__YOUR TASK__. Give the number of lines in the material below that contain the word "sharing". No other content is needed.

*** Opening EXERCISE MATERIALS ***

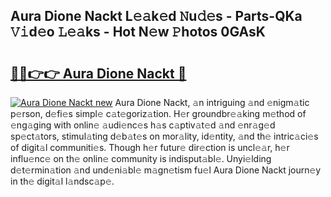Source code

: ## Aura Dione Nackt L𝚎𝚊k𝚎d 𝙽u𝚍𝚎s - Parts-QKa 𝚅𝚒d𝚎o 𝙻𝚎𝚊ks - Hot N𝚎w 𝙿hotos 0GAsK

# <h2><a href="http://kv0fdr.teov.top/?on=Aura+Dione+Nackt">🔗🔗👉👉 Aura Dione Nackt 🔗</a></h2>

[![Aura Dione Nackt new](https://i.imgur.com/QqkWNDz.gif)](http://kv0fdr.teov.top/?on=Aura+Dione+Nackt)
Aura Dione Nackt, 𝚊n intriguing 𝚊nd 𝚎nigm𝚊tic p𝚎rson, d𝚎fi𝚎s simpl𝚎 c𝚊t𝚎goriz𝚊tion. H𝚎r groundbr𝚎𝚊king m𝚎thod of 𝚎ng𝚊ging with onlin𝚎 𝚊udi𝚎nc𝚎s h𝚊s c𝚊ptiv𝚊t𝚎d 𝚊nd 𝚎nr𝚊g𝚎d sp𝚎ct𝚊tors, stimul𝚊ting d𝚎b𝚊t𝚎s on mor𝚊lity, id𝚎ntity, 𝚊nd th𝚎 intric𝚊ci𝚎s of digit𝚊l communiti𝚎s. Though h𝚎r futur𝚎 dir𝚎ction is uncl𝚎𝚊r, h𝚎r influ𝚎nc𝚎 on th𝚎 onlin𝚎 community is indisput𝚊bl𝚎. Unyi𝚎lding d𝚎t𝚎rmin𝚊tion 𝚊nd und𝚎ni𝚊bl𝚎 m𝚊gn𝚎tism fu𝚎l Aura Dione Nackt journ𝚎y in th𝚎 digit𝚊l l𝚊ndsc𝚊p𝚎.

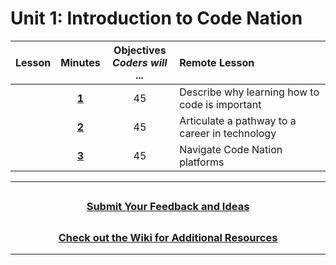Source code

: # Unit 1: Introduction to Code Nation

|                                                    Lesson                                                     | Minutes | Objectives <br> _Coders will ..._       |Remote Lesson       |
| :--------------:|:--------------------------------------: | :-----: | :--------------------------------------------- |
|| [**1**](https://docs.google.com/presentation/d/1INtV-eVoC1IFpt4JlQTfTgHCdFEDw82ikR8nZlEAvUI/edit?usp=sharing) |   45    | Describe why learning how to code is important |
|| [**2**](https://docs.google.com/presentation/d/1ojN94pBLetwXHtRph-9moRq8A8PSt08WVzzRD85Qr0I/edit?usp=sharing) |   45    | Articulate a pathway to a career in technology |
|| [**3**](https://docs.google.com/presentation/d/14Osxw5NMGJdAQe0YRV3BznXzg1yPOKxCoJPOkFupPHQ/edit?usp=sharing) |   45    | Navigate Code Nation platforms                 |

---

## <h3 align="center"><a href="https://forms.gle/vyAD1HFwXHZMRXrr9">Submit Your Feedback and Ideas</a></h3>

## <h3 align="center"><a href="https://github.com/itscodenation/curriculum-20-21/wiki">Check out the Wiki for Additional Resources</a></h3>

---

*** Closing EXERCISE MATERIALS ***
*** Opening EXERCISE MATERIALS ***

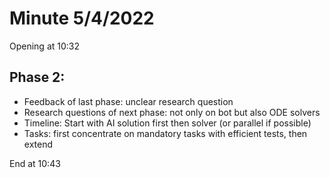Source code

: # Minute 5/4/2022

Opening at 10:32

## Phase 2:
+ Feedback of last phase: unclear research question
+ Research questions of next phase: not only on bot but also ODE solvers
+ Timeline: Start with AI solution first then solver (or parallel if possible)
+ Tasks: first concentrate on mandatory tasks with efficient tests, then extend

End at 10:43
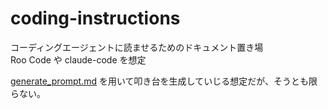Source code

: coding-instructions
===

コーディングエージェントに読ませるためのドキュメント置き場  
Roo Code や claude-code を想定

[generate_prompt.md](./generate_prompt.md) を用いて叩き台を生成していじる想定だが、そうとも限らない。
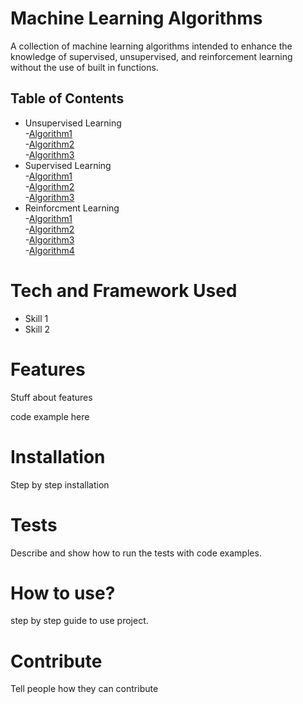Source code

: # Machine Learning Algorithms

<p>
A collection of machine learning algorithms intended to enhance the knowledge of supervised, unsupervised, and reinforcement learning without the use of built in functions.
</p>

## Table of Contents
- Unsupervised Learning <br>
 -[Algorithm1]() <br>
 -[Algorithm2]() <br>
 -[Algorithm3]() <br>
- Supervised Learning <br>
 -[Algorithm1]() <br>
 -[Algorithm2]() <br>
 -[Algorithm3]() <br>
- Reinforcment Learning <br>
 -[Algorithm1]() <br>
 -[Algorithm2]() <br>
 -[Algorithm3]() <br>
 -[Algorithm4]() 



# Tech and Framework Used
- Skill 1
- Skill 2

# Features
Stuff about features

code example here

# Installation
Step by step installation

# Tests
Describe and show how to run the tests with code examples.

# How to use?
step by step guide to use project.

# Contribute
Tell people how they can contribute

*** Closing EXERCISE MATERIALS ***

__RESPONSE TO THE TASK__. 3